Nucleation of Small Silicon Carbide Dust Clusters in AGB Stars

1,4David Gobrecht, 1Sergio Cristallo, 1Luciano Piersanti, 2,3Stefan T. Bromley
The Astrophysical Journal 840, 2 Link to Article []
1Osservatorio Astronomico di Teramo, INAF, I-64100 Teramo, Italy
2Departament de Cincia de Materials i Química Fisica and Institut de Química Terica i Computacional (IQTCUB),Universitat de Barcelona, E-08028 Barcelona, Spain
3Institucio Catalana de Recerca i Estudis Avancats (ICREA), E-08010 Barcelona, Spain
4Instituut voor Sterrenkunde, Celestijnenlaan 200 D, B-3001 Heverlee (Leuven), Belgium

Silicon carbide (SiC) grains are a major dust component in carbon-rich asymptotic giant branch stars. However, the formation pathways of these grains are not fully understood. We calculate ground states and energetically low-lying structures of (SiC) n , n = 1, 16 clusters by means of simulated annealing and Monte Carlo simulations of seed structures and subsequent quantum-mechanical calculations on the density functional level of theory. We derive the infrared (IR) spectra of these clusters and compare the IR signatures to observational and laboratory data. According to energetic considerations, we evaluate the viability of SiC cluster growth at several densities and temperatures, characterizing various locations and evolutionary states in circumstellar envelopes. We discover new, energetically low-lying structures for Si4C4, Si5C5, Si15C15, and Si16C16 and new ground states for Si10C10 and Si15C15. The clusters with carbon-segregated substructures tend to be more stable by 4–9 eV than their bulk-like isomers with alternating Si–C bonds.

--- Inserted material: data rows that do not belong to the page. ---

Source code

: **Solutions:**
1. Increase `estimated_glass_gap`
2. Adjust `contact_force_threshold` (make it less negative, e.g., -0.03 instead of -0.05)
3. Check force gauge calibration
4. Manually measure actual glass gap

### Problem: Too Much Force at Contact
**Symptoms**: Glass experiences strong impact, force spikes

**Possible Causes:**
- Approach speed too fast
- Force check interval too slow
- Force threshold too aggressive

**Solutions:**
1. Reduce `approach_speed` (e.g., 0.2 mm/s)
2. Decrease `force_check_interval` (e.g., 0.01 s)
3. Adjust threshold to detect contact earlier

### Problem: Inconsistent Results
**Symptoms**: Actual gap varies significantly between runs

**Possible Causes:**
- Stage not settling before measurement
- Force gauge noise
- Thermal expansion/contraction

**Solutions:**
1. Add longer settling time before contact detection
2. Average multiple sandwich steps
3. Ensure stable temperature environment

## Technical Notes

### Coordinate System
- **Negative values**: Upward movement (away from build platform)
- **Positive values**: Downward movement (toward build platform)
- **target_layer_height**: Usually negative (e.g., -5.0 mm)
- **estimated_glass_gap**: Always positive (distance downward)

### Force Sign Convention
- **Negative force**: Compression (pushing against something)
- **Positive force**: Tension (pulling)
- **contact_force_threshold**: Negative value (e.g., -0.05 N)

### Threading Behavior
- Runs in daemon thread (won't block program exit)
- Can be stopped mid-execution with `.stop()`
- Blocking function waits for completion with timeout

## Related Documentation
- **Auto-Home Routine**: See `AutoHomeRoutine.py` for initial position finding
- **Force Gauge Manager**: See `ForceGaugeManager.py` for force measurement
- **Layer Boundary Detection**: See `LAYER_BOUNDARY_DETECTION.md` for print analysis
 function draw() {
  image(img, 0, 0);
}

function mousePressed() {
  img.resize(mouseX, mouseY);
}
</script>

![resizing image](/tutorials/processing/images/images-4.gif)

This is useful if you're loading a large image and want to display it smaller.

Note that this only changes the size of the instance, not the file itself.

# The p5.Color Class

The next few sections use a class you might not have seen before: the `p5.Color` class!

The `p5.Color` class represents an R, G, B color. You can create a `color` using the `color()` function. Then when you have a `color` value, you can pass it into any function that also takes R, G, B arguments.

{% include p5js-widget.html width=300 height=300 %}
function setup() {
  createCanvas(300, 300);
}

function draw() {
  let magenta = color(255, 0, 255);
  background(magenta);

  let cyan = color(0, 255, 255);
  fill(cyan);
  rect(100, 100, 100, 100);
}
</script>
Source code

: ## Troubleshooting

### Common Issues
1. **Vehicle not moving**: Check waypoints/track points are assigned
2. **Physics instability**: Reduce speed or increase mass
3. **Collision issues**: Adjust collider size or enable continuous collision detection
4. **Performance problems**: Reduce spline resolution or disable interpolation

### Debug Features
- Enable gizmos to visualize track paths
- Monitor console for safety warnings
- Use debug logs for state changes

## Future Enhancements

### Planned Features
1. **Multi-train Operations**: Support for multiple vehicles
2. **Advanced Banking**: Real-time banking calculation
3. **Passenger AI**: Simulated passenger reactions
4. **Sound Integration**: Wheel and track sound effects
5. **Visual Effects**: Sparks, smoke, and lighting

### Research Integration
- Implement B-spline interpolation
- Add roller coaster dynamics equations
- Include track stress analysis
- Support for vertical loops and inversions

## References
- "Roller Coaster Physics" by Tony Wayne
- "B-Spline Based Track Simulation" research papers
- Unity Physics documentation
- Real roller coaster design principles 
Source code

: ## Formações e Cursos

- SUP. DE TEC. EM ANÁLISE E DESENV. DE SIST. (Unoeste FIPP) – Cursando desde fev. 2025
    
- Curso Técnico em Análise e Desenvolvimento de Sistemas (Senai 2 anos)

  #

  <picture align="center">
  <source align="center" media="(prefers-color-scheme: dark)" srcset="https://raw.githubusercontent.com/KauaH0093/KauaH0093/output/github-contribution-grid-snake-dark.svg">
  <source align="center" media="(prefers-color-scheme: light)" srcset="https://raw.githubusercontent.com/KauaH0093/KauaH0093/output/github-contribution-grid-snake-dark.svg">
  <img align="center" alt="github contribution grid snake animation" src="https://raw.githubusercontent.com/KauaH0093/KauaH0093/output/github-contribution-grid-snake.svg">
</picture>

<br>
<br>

However, we find ground states with cage geometries resembling buckminsterfullerens (“bucky-like”) for Si12C12 and Si16C16 and low-lying stable cage structures for n ≥ 12. The latter findings thus indicate a regime of cluster sizes that differ from small clusters as well as from large-scale crystals. Thus—and owing to their stability and geometry—the latter clusters may mark a transition from a quantum-confined cluster regime to a crystalline, solid bulk-material. The calculated vibrational IR spectra of the ground-state SiC clusters show significant emission. They include the 10–13 μm wavelength range and the 11.3 μm feature inferred from laboratory measurements and observations, respectively, although the overall intensities are rather low.